TASK TO COMPLETE: Retype all data exactly as given. Pictures should not be retyped.

SUPPLIED DATA:
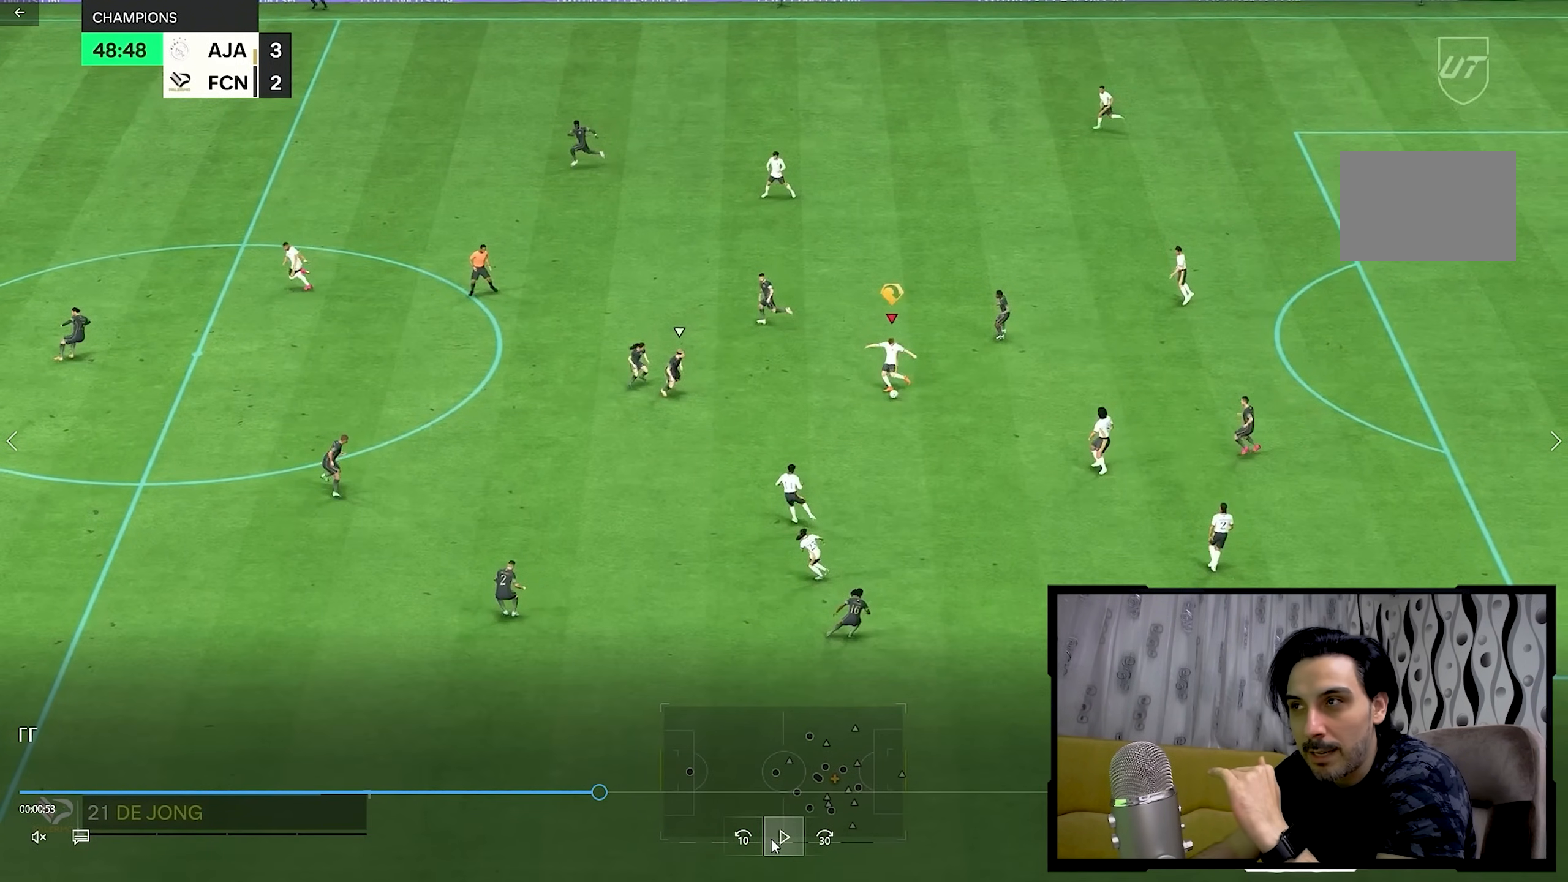
{"dt_ms": 500, "buttons": [], "left_stick": "left", "right_stick": "center", "events": []}
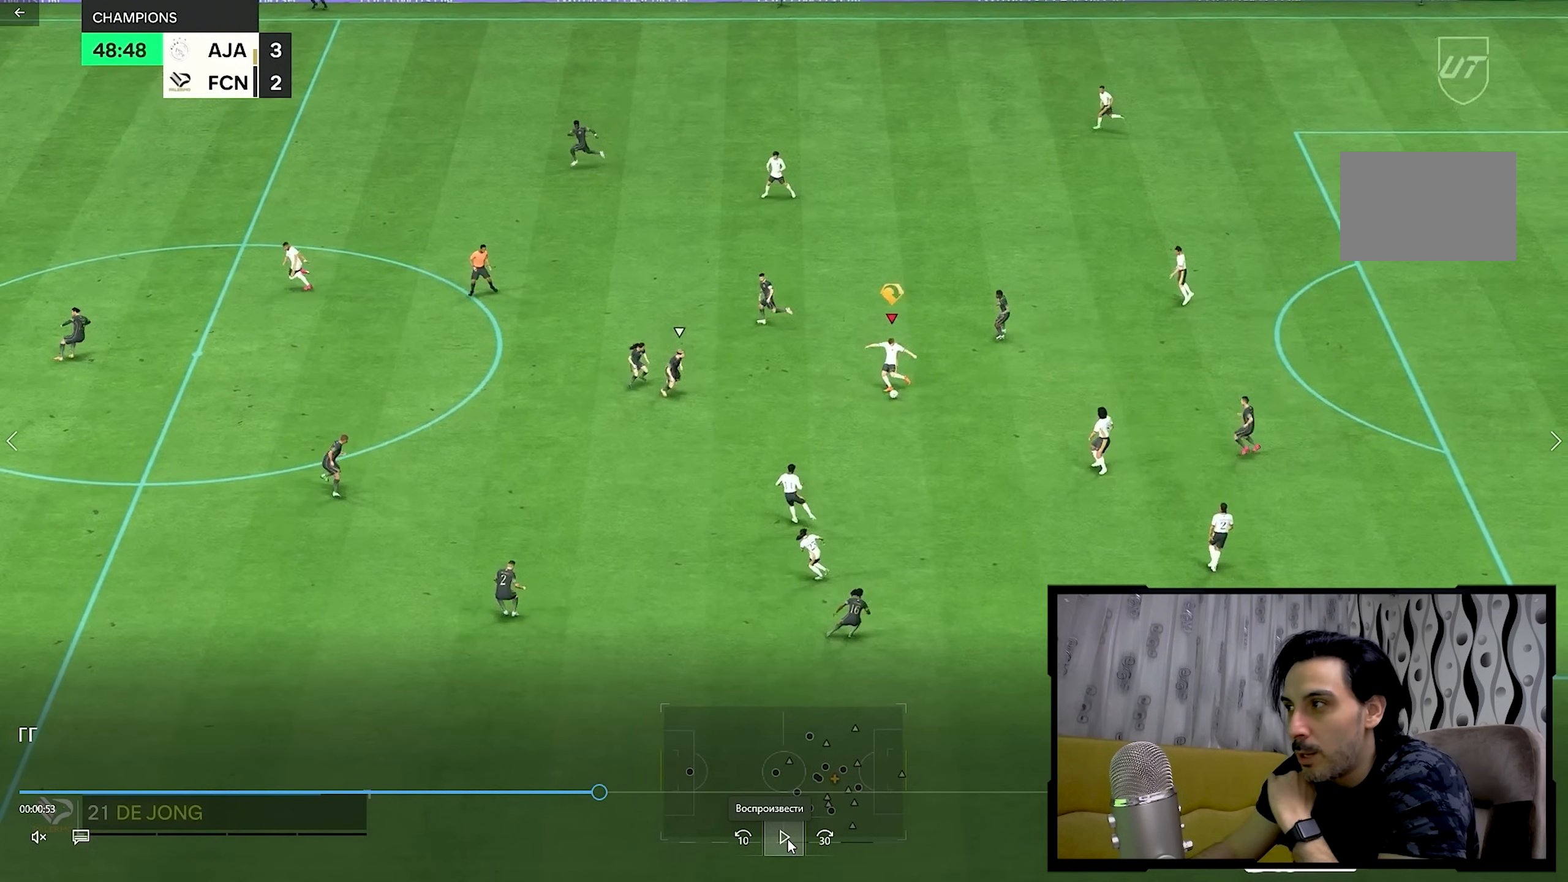
{"dt_ms": 500, "buttons": [], "left_stick": "left", "right_stick": "center", "events": []}
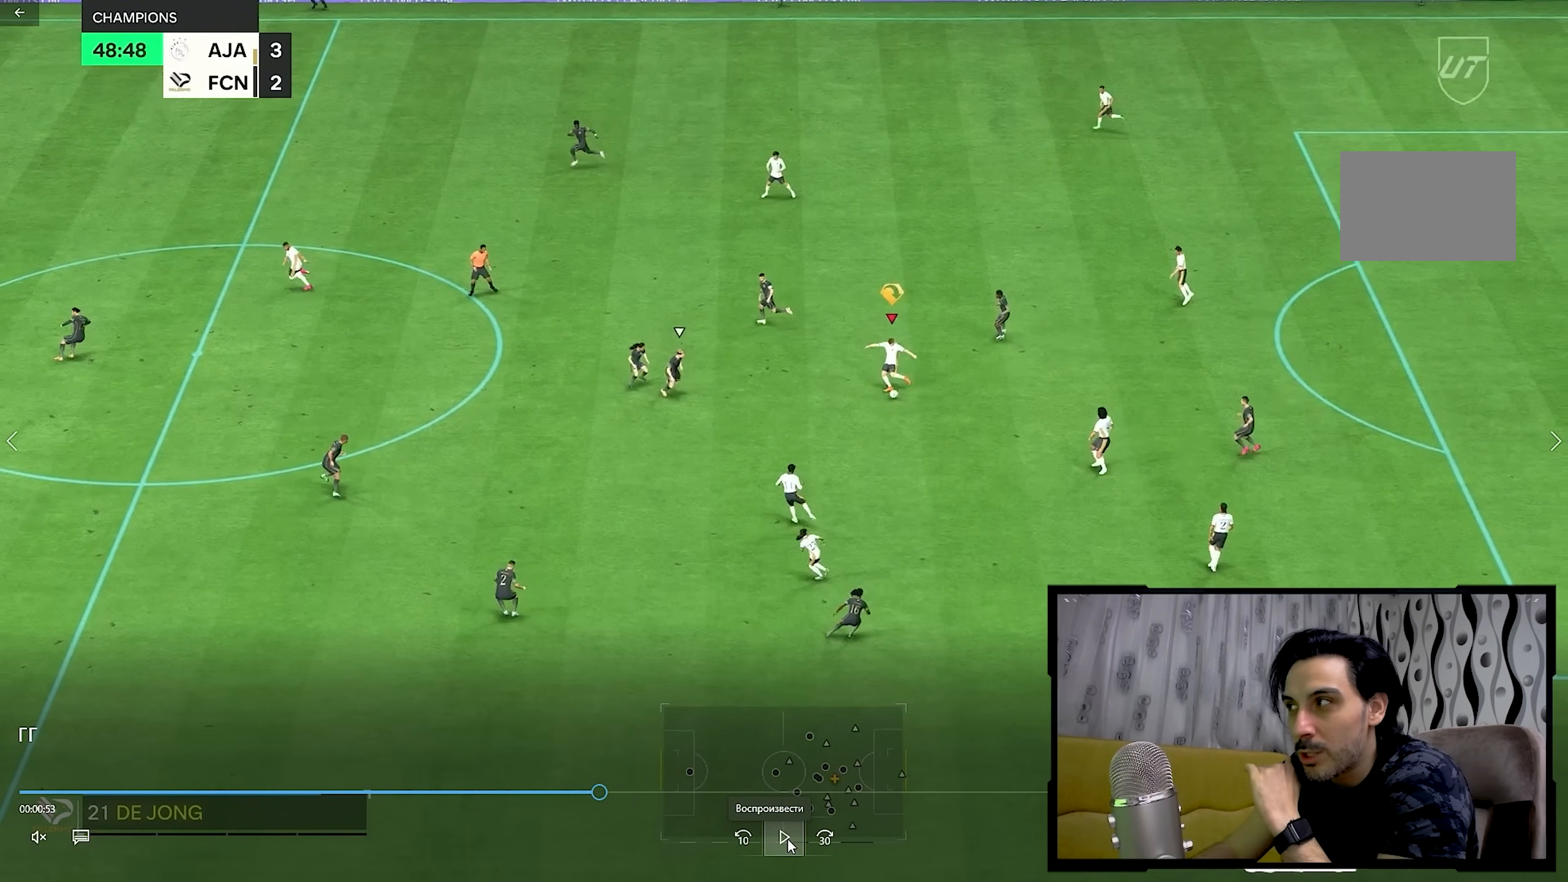
{"dt_ms": 500, "buttons": [], "left_stick": "left", "right_stick": "center", "events": []}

RESULT OF THE TASK:
{"dt_ms": 500, "buttons": [], "left_stick": "left", "right_stick": "center", "events": []}
{"dt_ms": 500, "buttons": [], "left_stick": "left", "right_stick": "center", "events": []}
{"dt_ms": 500, "buttons": [], "left_stick": "left", "right_stick": "center", "events": []}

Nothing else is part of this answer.